* _Records provided_:
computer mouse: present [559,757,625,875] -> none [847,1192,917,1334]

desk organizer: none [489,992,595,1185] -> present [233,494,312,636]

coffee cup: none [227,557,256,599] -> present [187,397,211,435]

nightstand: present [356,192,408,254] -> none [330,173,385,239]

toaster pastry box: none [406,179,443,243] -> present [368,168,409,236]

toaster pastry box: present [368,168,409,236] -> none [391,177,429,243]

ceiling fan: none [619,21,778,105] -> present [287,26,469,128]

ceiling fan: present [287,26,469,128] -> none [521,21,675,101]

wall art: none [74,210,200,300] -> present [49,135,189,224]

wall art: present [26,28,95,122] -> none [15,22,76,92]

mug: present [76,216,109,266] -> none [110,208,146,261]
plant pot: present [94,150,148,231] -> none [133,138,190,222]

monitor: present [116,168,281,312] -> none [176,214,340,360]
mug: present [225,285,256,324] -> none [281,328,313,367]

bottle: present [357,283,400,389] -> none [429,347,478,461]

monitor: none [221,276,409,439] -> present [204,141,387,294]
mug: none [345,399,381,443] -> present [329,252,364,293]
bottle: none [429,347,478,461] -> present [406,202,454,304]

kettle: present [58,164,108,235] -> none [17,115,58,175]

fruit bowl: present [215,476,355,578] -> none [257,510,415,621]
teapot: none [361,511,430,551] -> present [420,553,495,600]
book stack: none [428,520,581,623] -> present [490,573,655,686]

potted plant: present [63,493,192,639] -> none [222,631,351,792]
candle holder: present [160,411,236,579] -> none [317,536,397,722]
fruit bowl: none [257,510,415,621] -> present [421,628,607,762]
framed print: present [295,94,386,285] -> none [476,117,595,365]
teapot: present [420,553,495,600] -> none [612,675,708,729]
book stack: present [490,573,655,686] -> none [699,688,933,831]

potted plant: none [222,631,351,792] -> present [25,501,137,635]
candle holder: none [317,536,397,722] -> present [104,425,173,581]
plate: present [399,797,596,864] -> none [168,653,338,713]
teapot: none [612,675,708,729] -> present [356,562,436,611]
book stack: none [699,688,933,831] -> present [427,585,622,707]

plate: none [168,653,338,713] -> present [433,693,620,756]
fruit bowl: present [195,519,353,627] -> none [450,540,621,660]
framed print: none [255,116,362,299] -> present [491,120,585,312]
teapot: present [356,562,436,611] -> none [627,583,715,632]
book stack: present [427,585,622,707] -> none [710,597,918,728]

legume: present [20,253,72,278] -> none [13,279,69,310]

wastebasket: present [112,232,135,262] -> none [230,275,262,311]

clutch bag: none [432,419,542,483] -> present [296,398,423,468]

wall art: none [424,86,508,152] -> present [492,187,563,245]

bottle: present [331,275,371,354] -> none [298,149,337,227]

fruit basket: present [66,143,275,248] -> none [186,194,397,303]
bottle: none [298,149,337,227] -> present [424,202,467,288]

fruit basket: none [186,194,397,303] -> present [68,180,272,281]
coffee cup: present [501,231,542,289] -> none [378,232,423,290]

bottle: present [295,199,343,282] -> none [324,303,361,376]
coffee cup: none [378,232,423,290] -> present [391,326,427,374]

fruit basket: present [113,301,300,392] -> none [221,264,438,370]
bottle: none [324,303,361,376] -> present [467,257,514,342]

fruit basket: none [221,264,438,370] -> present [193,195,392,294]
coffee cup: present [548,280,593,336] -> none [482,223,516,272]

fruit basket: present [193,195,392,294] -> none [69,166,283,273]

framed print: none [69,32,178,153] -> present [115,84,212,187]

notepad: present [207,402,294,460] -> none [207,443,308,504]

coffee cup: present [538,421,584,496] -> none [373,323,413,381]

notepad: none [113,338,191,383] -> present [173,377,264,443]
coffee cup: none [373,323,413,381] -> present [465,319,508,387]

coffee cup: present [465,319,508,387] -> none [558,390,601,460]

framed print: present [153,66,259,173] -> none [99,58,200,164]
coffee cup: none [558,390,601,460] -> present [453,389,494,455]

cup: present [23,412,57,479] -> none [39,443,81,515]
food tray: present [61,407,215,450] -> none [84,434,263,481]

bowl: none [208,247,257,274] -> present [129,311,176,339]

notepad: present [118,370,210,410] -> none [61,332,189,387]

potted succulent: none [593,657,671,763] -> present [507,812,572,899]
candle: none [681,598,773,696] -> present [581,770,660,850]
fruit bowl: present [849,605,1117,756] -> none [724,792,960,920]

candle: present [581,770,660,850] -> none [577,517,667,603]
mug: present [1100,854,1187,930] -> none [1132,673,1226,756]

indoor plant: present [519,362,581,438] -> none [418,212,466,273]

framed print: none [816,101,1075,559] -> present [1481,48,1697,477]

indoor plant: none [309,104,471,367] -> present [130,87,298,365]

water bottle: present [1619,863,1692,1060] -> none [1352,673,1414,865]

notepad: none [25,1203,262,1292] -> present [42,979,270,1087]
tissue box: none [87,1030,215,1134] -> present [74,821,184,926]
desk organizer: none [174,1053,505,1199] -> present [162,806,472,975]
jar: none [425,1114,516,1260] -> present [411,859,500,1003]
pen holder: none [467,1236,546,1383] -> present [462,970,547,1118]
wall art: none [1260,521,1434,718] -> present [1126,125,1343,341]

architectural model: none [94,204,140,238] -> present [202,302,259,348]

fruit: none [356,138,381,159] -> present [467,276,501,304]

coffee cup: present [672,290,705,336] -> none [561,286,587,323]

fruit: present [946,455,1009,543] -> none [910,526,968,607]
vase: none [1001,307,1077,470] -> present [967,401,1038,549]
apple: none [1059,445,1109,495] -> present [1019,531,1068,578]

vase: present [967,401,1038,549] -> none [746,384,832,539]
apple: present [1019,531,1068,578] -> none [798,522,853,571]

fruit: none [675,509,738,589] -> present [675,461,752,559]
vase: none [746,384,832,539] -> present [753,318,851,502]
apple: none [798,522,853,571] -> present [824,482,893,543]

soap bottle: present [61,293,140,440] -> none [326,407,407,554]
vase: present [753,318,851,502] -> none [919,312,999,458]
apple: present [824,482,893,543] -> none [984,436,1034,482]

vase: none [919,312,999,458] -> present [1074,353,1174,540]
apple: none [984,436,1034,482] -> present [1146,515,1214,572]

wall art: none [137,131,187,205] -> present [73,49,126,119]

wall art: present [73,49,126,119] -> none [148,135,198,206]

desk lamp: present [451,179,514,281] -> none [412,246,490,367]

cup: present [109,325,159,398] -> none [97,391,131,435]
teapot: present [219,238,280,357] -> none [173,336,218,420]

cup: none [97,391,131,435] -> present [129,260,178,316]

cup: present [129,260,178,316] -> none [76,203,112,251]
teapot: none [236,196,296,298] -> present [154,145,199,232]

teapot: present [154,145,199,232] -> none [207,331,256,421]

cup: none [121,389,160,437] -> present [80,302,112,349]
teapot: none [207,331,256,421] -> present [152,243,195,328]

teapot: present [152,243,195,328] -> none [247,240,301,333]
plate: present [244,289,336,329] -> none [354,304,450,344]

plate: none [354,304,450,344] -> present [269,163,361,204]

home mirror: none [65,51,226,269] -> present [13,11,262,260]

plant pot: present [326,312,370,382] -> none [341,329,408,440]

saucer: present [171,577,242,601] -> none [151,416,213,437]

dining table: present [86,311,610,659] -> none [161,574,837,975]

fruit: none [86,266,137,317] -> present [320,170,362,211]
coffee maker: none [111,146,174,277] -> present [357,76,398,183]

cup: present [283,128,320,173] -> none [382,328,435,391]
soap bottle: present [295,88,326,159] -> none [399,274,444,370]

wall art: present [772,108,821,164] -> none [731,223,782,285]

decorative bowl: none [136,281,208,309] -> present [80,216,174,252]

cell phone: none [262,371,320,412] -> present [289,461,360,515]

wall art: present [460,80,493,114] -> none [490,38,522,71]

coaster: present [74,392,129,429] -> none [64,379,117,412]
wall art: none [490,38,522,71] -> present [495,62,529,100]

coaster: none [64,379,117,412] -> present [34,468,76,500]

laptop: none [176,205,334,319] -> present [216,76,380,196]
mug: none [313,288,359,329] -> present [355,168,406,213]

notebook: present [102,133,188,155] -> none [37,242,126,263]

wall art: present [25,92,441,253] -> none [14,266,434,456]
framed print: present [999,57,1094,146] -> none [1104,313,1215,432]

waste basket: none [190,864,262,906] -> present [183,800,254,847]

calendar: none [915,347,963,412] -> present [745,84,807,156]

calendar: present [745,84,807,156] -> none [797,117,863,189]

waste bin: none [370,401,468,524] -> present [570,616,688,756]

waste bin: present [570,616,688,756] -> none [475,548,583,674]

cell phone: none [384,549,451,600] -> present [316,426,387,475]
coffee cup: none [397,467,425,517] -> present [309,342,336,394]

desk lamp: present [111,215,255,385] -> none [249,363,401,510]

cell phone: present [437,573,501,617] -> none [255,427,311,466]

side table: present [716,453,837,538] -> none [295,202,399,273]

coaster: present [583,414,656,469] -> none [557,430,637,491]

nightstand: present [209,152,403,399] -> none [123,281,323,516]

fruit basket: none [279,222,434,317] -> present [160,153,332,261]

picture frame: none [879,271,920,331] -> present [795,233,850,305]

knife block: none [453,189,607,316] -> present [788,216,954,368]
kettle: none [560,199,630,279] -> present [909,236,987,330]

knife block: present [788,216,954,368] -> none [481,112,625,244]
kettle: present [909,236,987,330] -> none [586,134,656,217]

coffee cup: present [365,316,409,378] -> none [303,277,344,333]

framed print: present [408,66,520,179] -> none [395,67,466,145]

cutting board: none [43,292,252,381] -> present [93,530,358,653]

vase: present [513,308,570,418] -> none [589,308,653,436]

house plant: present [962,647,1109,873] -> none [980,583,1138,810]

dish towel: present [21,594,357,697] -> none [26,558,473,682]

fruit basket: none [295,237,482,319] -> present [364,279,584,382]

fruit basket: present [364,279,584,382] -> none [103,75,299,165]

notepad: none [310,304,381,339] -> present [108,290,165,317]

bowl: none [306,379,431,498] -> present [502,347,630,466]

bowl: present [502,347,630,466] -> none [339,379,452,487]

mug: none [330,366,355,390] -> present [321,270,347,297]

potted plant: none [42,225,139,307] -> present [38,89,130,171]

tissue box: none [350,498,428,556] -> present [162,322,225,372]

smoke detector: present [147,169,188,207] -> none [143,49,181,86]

* _What the task asks_: For the word "teapot", count the lines of the data that contain it and state only that count.

* _Response box_: 9